Finale wrap-up: "Gilmore Girls" | Salon Arts & Entertainment: Lorelai, Rory and Stars Hollow bid a final farewell wearing a homemade sash and subtext on their sleeve. By Joy Press
reading this on 5/20 but backdating to day after gilmore girls, to keep near recap & comments posted day before. huh only backdating from /20 to /16. but seems long ago...

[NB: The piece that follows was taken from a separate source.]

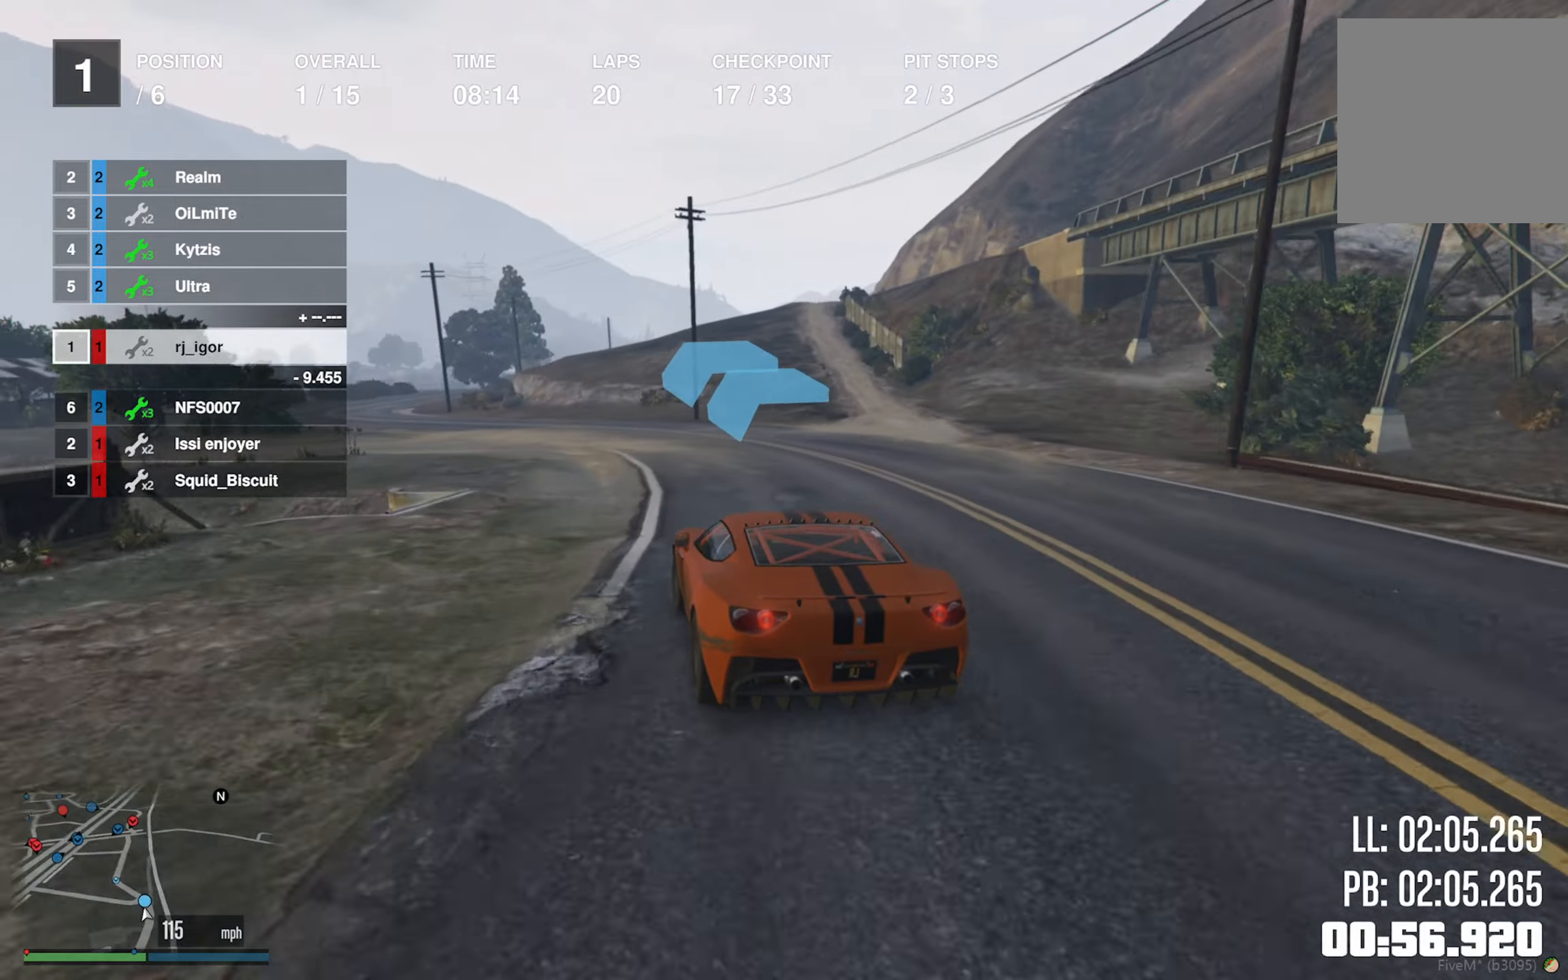
{"buttons": ["R2"], "left_stick": "left", "right_stick": "center", "events": [[133, "left_stick", "center"], [233, "left_stick", "left"], [383, "left_stick", "center"], [483, "left_stick", "left"]]}
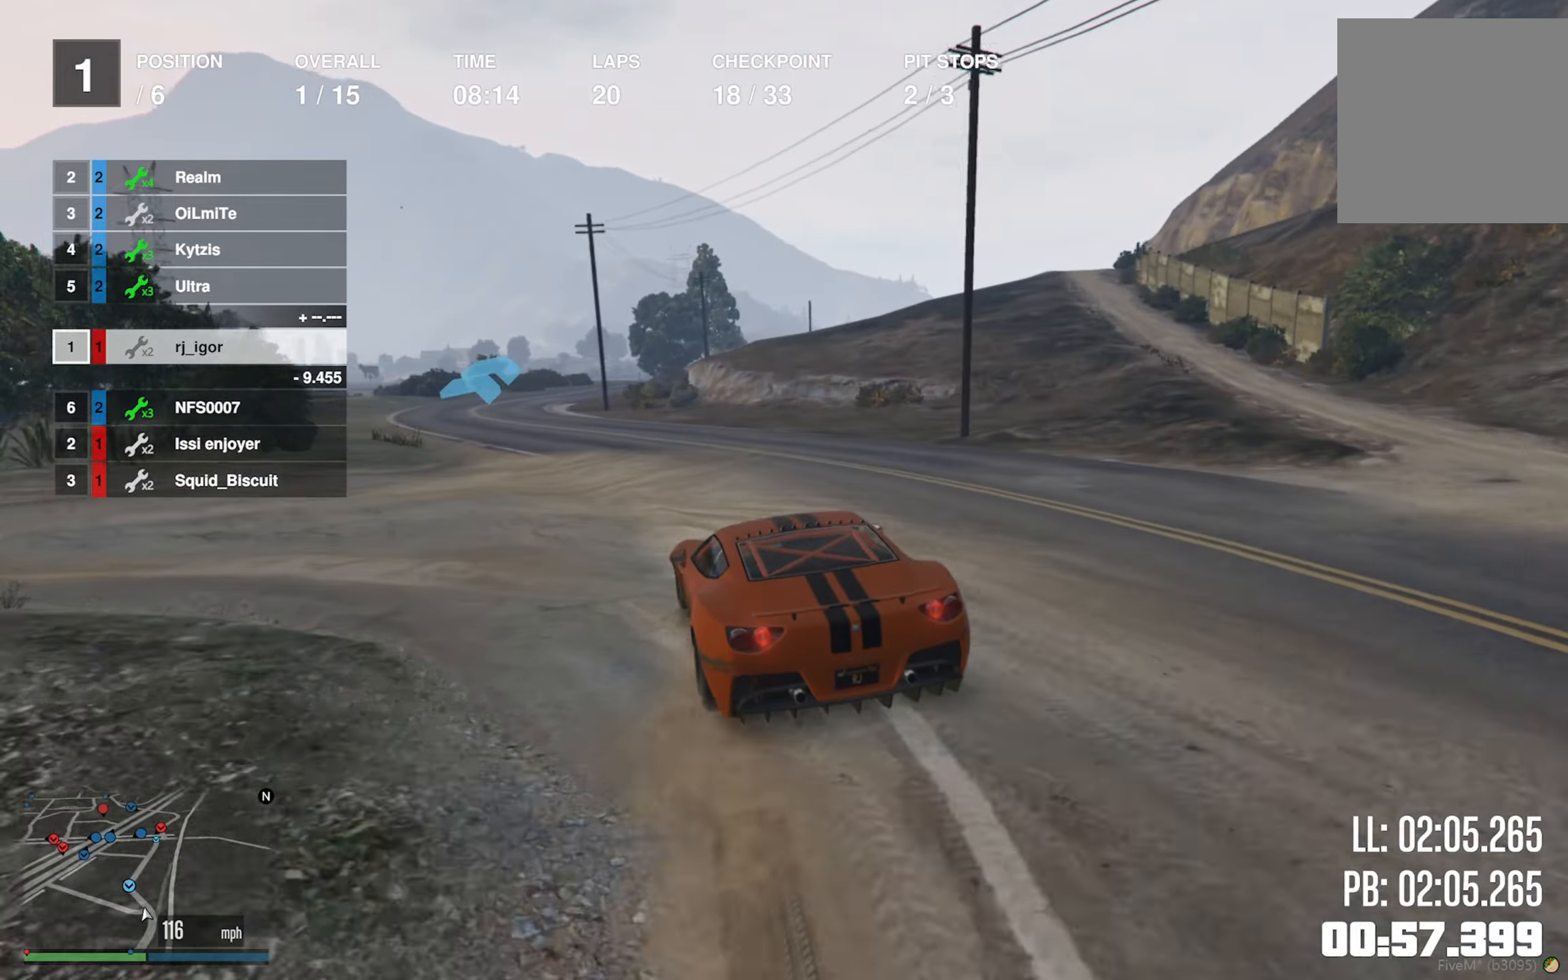
{"buttons": ["R2"], "left_stick": "center", "right_stick": "center", "events": [[116, "left_stick", "center"], [216, "left_stick", "left"], [333, "left_stick", "center"]]}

I don't esp agree about the show losing momentum as rory went to yale and Luke & Lorelai got together (although, perhaps if I had been watching the first three seasons as they happened -- all the mom-daughter-living-in-their-home-in-Stars-Hollow good times -- maybe I would have felt the change more keenly. but anyway I enjoyed the 4th & 5th seasons. did not enjoy the the 6th or 7th that much,. am hesitant to say that the loss of the Sherman-Palladinos was totally evident this last season but I do agree that the chatter seemed pretty pointless (I guess it did have more wit & vivacity in years past):

The scripts were full of filler, as if writers who didn't understand how the show worked tried to spin out clever conversations based on random objects with no resonance. ("Do I really want to be known as the back-support thingie girl?" Rory quipped pointlessly in the final episode.)
But as ever, Stars Hollow beckoned, rescuing the series finale from gauche banality.


Star's Hollow was a wishful-thinking kind of place, classless and integrated, where everyone worked hard at their little mom and pop businesses but no one really struggled. Where Luke's diner reigned rather than Starbucks, everybody showed up for the town meetings, and an eccentric like Kirk could find endless employment opportunities.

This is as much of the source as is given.